We’ve been waiting for this one. The brand new game by FromSoftware, the developers of the infamously difficult Dark Souls and Bloodborne series. Sekiro: Shadows Die Twice is an ambitious and challenging adventure-RPG set in the Sengoku period in Japan. It has incredible character and world design, and innovative combat mechanics that make the style of fighting feel so right for its setting.
The game is no doubt difficult. In an interview with GameSpot the developers hinted that Sekiro will be “probably even more challenging than previous From games.” That’s right. More challenging than Dark Souls. In our experience, Sekiro feels so different it’s difficult to even compare the two!
So let’s get right into it. Our beginner’s guide to help give you an understanding of the basic game mechanics and combat.
You Died… Or Not?
Unsurprising for a FromSoftware game, you’re going to die. A lot. But this time when you die you’ll have an opportunity to resurrect yourself! You have two resurrection charges – resurrecting will use one charge and also lock you out of the second. It can only be unlocked by killing several enemies. You can gain one charge by resting at checkpoints, but the other will need to be earned by defeating more enemies. Dying without using a resurrection charge will bring you back to the last checkpoint and will cost half of your experience and gold.
Combat tip: Blocking repeatedly will fill up your posture bar leaving you vulnerable to attack.
If you’re coming from the Dark Souls series one of the first things you’ll notice is you’re much more agile in Sekiro. For one thing, there’s no stamina to slow you down, and unlike its predecessors, you’re actually able to jump properly! On top of this, you have a grappling hook which you use to pull yourself up to vantage points and leap onto your foes with deadly attacks. If you jump yourself into trouble, then you can use the grappling hook to make a hasty retreat to higher ground.
Combat tip: You can perform stealth attacks while hanging from ledges and by leaping on enemies with an aerial strike!
Another big difference between Sekiro: Shadows Die Twice and a game like Dark Souls is the addition of stealth and the ability to sneak around the map and avoid some fights entirely. Crouching allows you to sneak up on enemies and perform powerful death blows. Move undetected in tall grass and bushes, and hug walls to keep to peek around corners while remaining out of sight. You can also hang from ledges and pull enemies off the side.
But you can’t avoid all fights.
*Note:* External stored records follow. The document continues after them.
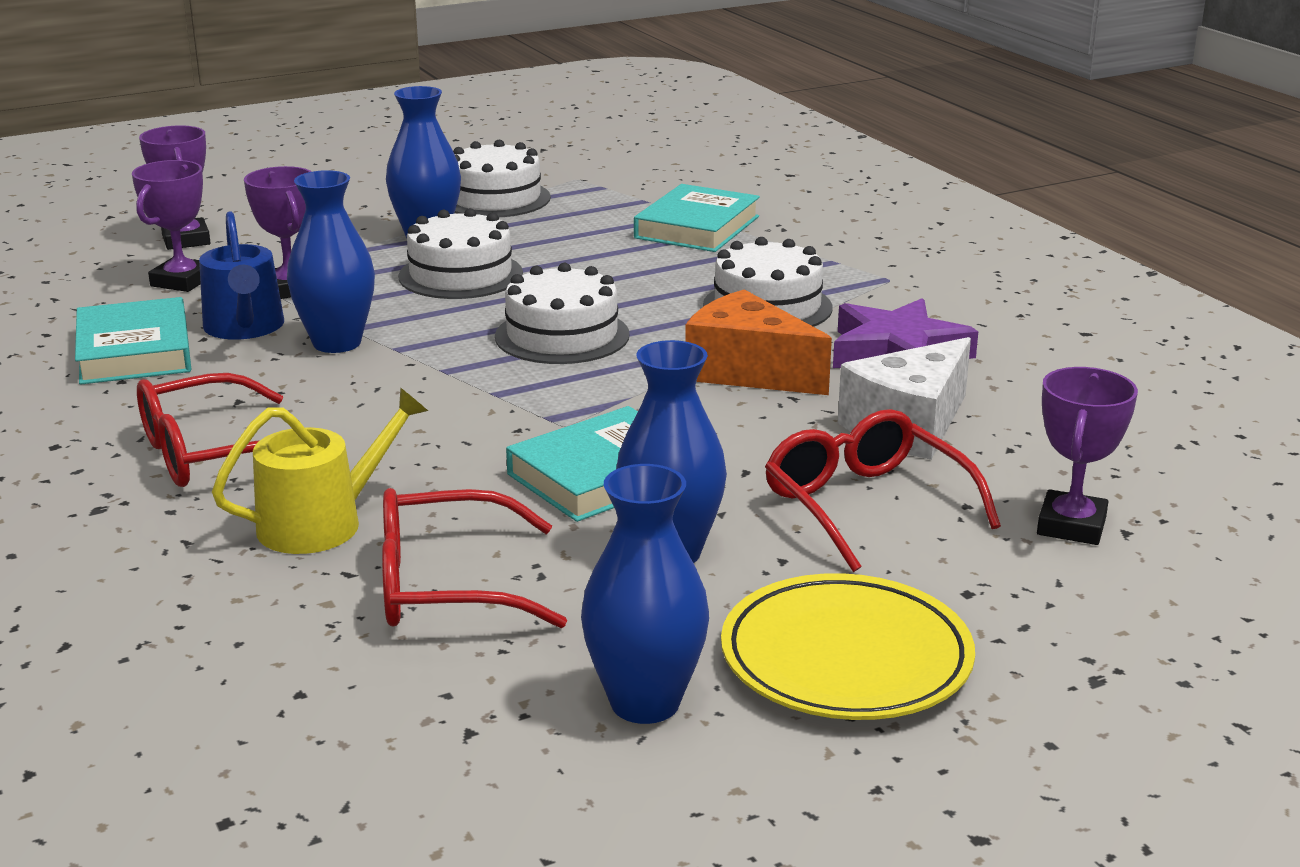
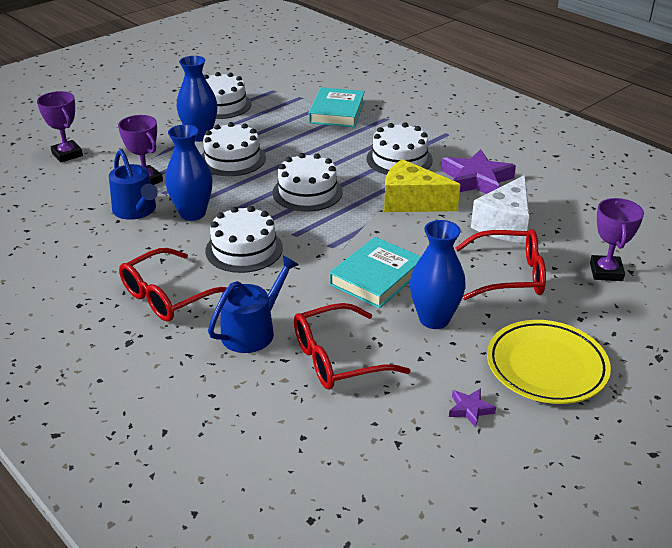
camera: 15 degrees left, 10 degrees up
(134, 351) = (84, 235): turquoise book -> none
(182, 281) = (82, 183): purple trophy -> none
(322, 523) = (253, 331): yellow watering can -> blue watering can
(390, 404) = (244, 249): none -> white cake
(645, 703) = (470, 409): blue vase -> purple star
(748, 372) = (411, 202): orange cheese -> yellow cheese
(866, 505) = (509, 275): red glasses -> red glasses turned 135 degrees clockwise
Sneaky or not, some enemies you will need to go katana-to-katana.
Combat tip: The number of Death Blows required to kill tougher enemies is indicated by dots above their health bar.
Stamina is out. Posture is in.
Regular combat in Sekiro has done away with the stamina system and has replaced it with “posture”. Basically, posture is how open your stance and guard is to incoming attacks. Posture is indicated by a yellow bar underneath the player and above enemies. If your bar fills, then your posture will break and you’ll leave yourself vulnerable to a devastating attack. On the other hand, landing successful attacks and deflecting enemy attacks will open up your opponent’s posture, providing a brief window to land a death blow.
As the name suggests, death blows will kill the majority of enemies in Sekiro. Successful death blows are the only way to defeat larger and more difficult enemies, and some foes will require multiple death blows to defeat – the amount required will be indicated by dots above the enemy health bar.
Combat tip: Remember, because there’s no stamina the game doesn’t punish dodging and attacking as much as you can!
Gone are the days of chipping away at massive health bars until they die. You should still be attacking whenever you can, each successful hit will fill their posture bar and the less health enemy’s have the faster it fills up.
The best way to fill an enemy’s posture bar is to deflect their attacks, which requires you to time your block with their incoming attack. To early and you will block the attack, filling up a portion of your own posture bar. To late and you get hit, potentially taking massive damage. Deflecting incoming attacks results in a satisfying sword on sword clash, and goes a long way to opening up an enemy’s posture. Blocking to much will open your posture, leaving you vulnerable – but because there’s no stamina you can dodge as much as you want.
Occasionally enemies will perform perilous attacks which cannot be blocked. This will be indicated by a red character above the player. While some of these can be deflected, you should probably try and dodge these while looking for a better opening you can take advantage of.
In case we didn’t mention, the main character has a prosthetic arm, which you can equip with a number of weapon attachments all with their own unique advantages. To upgrade your prosthetic you will first need to find the weapon, and then find the necessary upgrade materials.